Task statement
When you repeat the entries below, keep each word exactly as it is and drop the pictures.

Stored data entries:
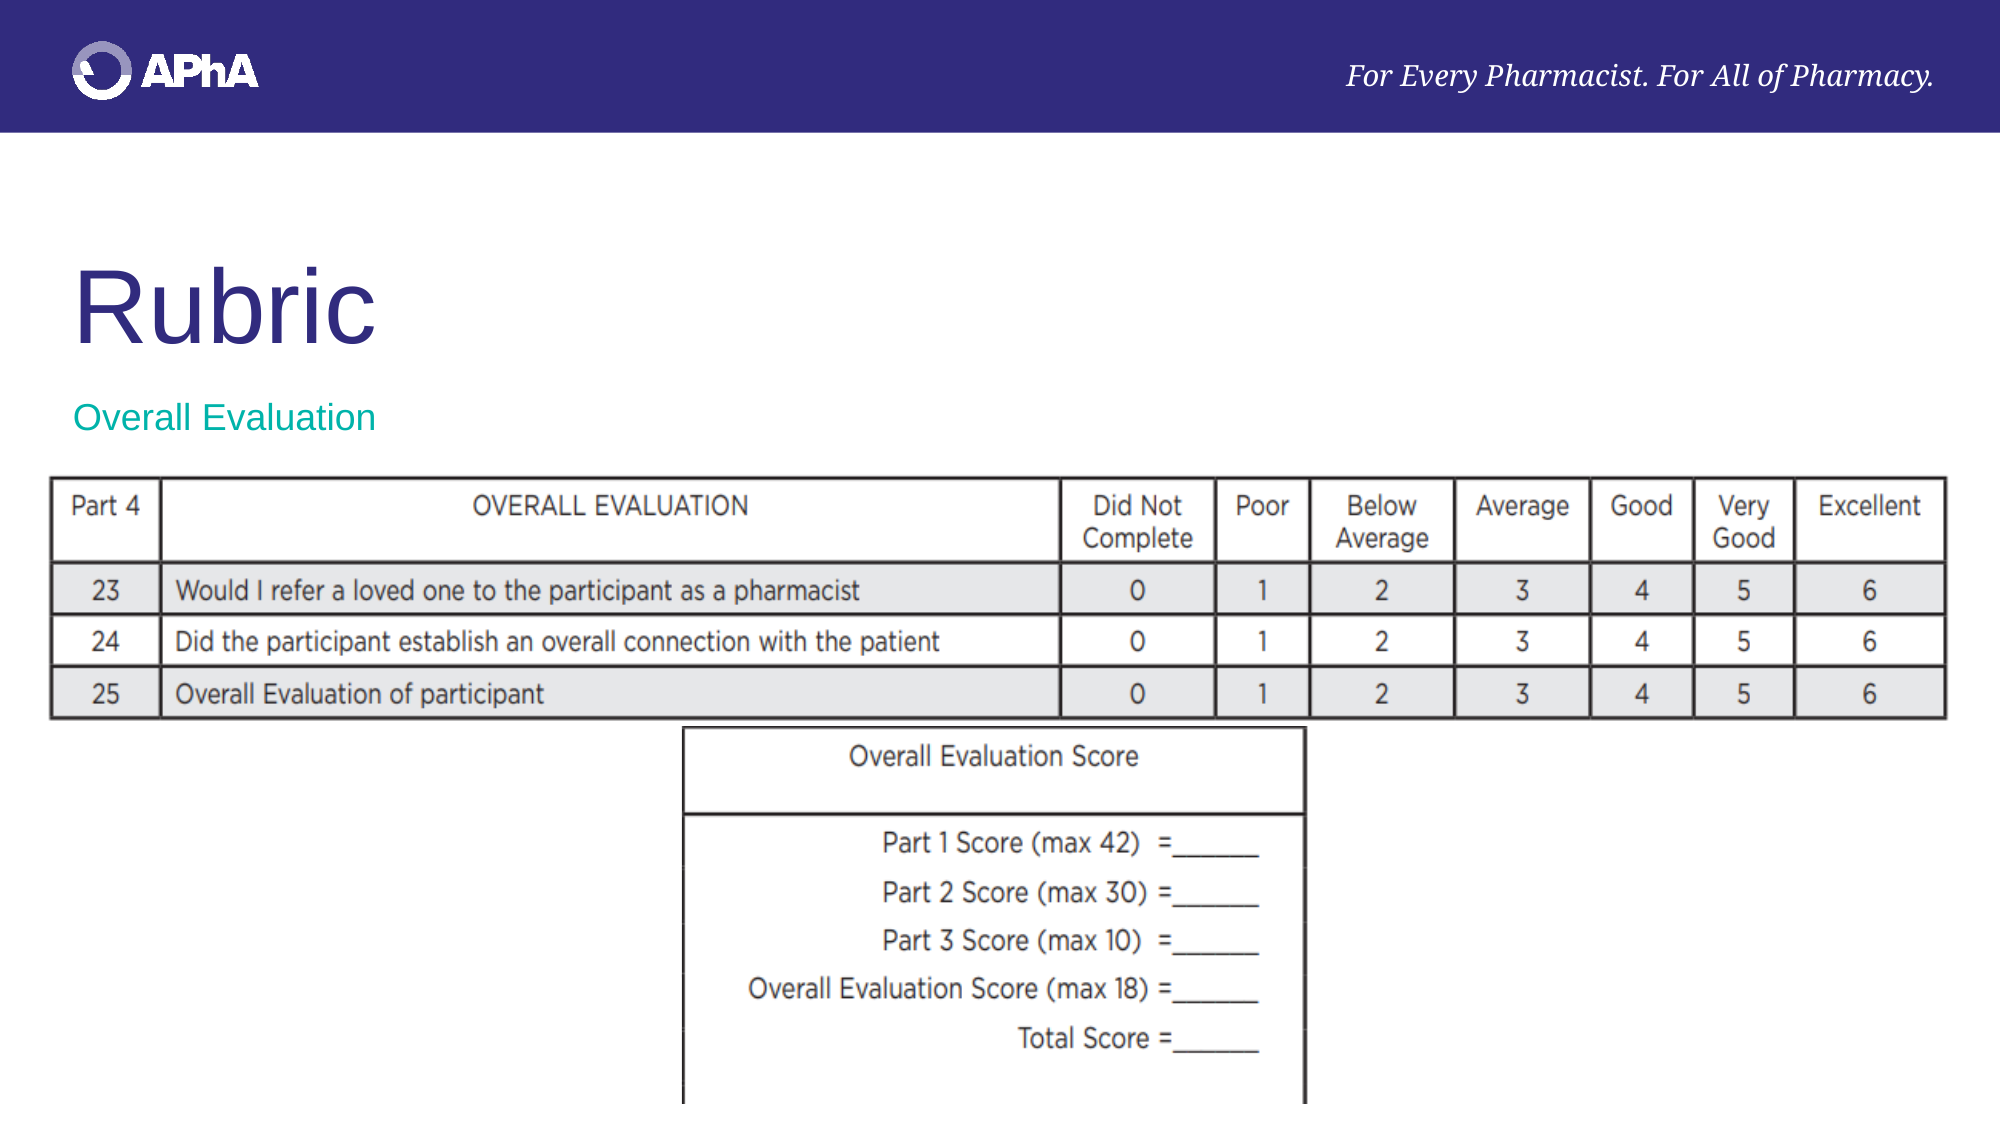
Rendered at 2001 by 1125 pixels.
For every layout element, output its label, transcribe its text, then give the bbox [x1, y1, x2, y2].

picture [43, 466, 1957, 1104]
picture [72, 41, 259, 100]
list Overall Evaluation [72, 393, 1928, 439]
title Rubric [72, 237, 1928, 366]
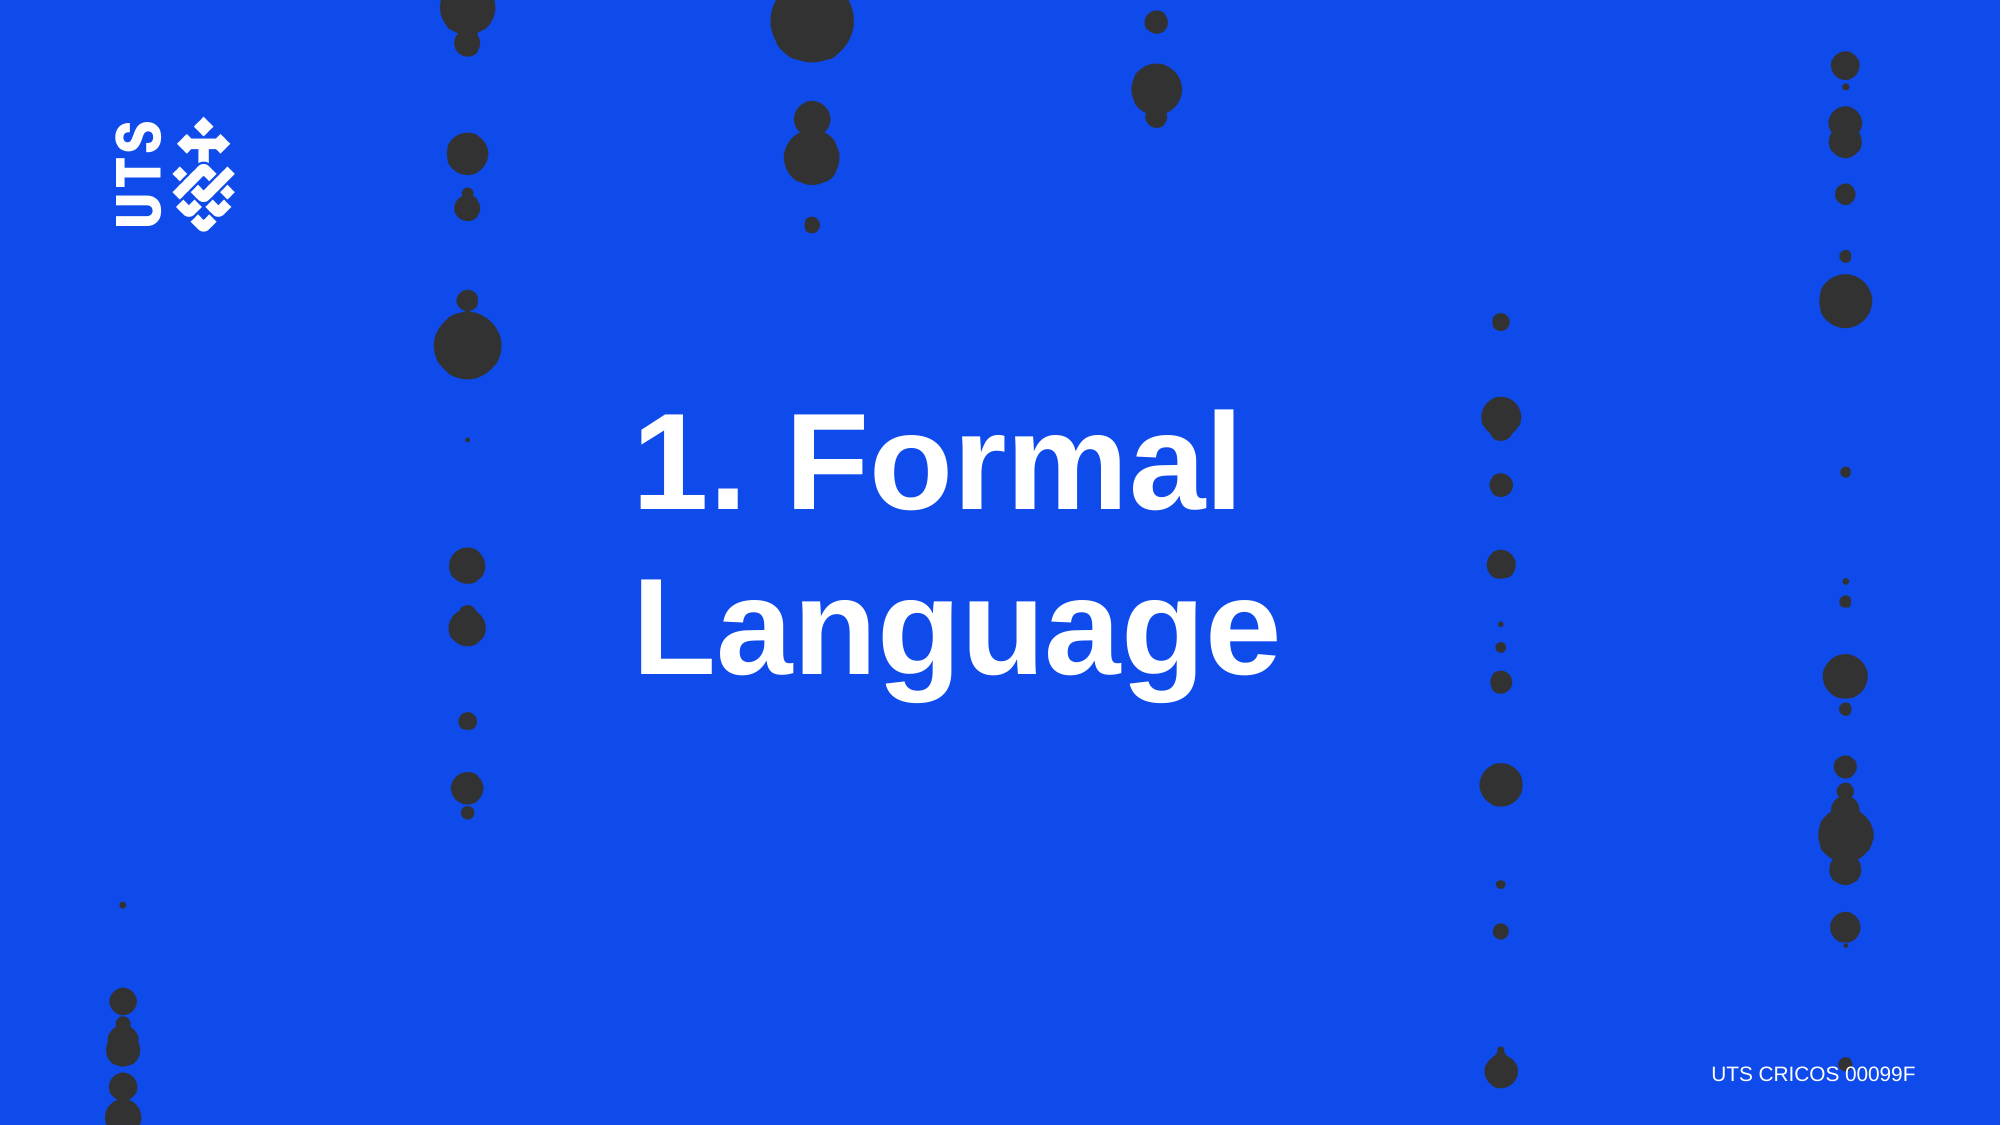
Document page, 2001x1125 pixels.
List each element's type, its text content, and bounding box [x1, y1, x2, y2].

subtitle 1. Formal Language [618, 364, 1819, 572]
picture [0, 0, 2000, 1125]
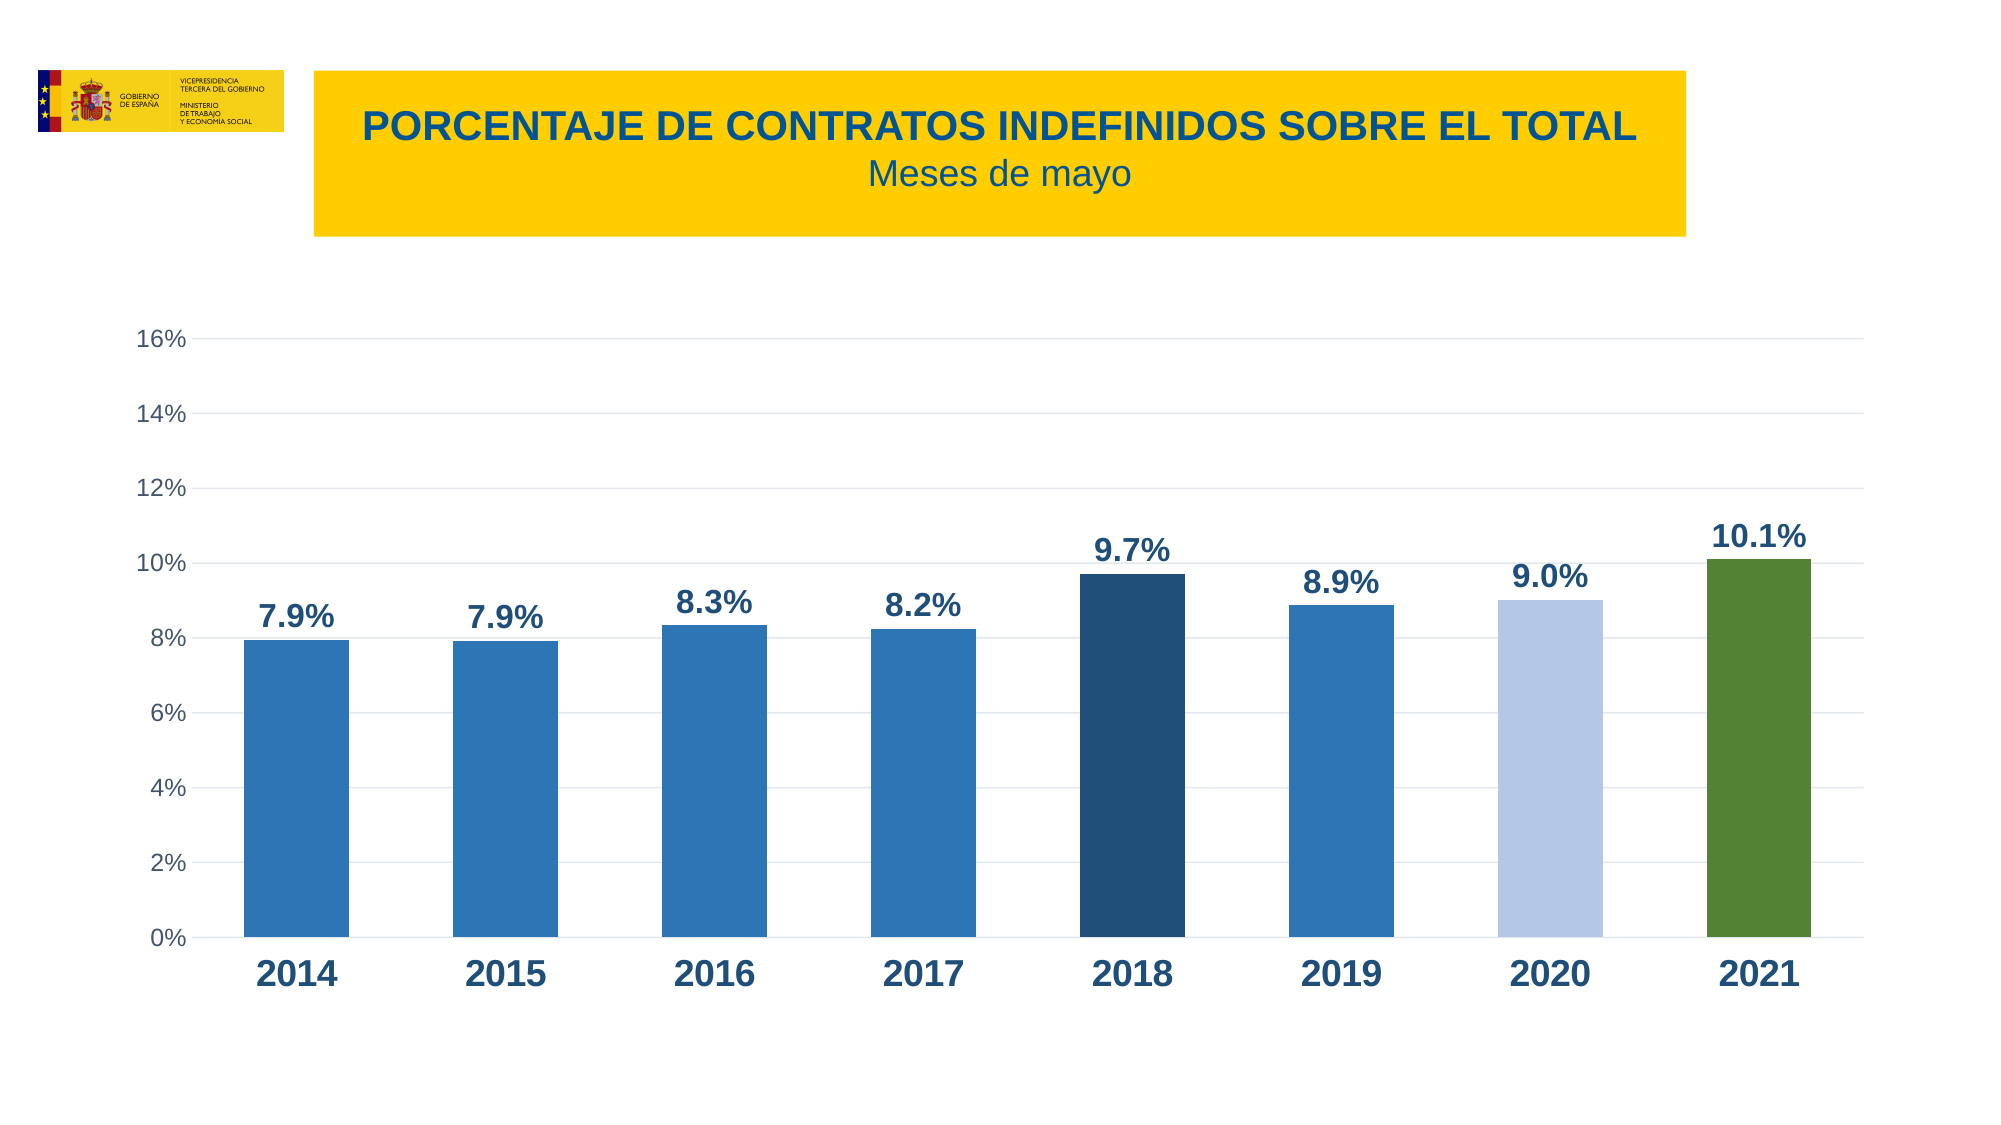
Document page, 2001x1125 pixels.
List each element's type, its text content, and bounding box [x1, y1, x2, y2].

Expected answer
Rendered at 2001 by 1125 pixels.
For every layout element, output its label, transcribe its text, then give the bbox [x1, y1, x2, y2].

picture [43, 466, 1957, 1104]
picture [72, 41, 259, 100]
list Overall Evaluation [72, 393, 1928, 439]
title Rubric [72, 237, 1928, 366]
Document page, 2001x1125 pixels.
List each element's type, its text content, and bounding box [x1, y1, x2, y2].

subtitle 1. Formal Language [618, 364, 1819, 572]
picture [0, 0, 2000, 1125]
Document page, 2001x1125 pixels.
List each element's type, its text content, and bounding box [x1, y1, x2, y2].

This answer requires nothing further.